[ENTRIES SHOWN Boundary: Start]

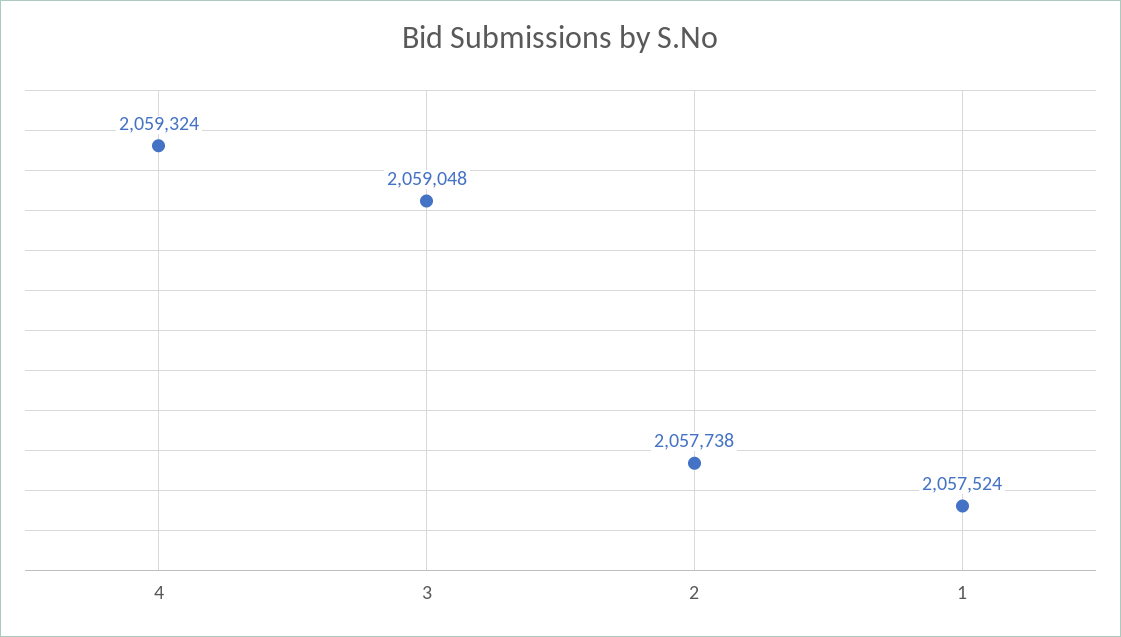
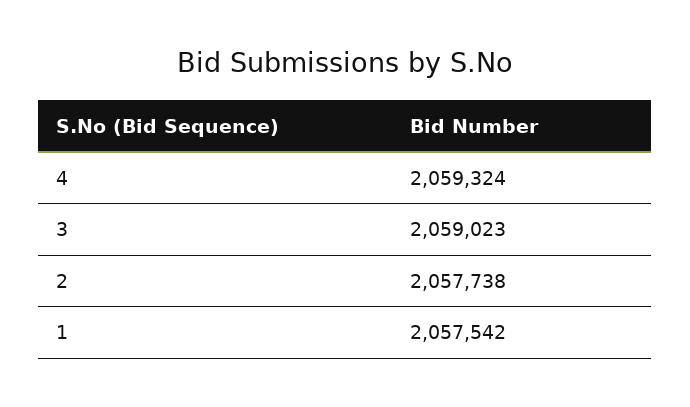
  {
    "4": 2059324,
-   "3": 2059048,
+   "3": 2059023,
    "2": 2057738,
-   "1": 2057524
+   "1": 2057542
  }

[ENTRIES SHOWN Boundary: End]
[ENTRIES SHOWN Boundary: Start]

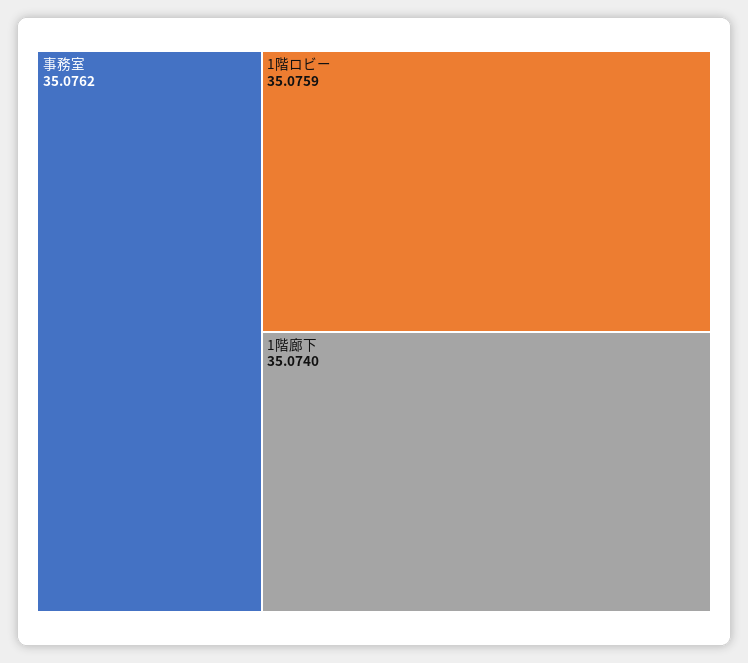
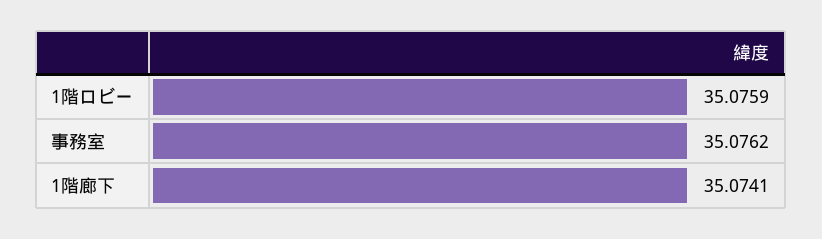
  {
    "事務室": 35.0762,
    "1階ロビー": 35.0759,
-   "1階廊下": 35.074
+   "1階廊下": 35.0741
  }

[ENTRIES SHOWN Boundary: End]
[ENTRIES SHOWN Boundary: Start]

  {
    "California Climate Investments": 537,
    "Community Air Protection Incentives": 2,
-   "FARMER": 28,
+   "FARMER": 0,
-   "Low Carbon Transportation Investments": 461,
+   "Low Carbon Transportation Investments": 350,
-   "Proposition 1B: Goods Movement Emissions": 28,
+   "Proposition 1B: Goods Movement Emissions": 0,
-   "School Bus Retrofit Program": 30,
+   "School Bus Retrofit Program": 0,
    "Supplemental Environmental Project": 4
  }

[ENTRIES SHOWN Boundary: End]

» WHAT THE TASK REQUIRES
Filter the data, keeping only the lines that contain "Movement".

» REPLY
-   "Proposition 1B: Goods Movement Emissions": 28,
+   "Proposition 1B: Goods Movement Emissions": 0,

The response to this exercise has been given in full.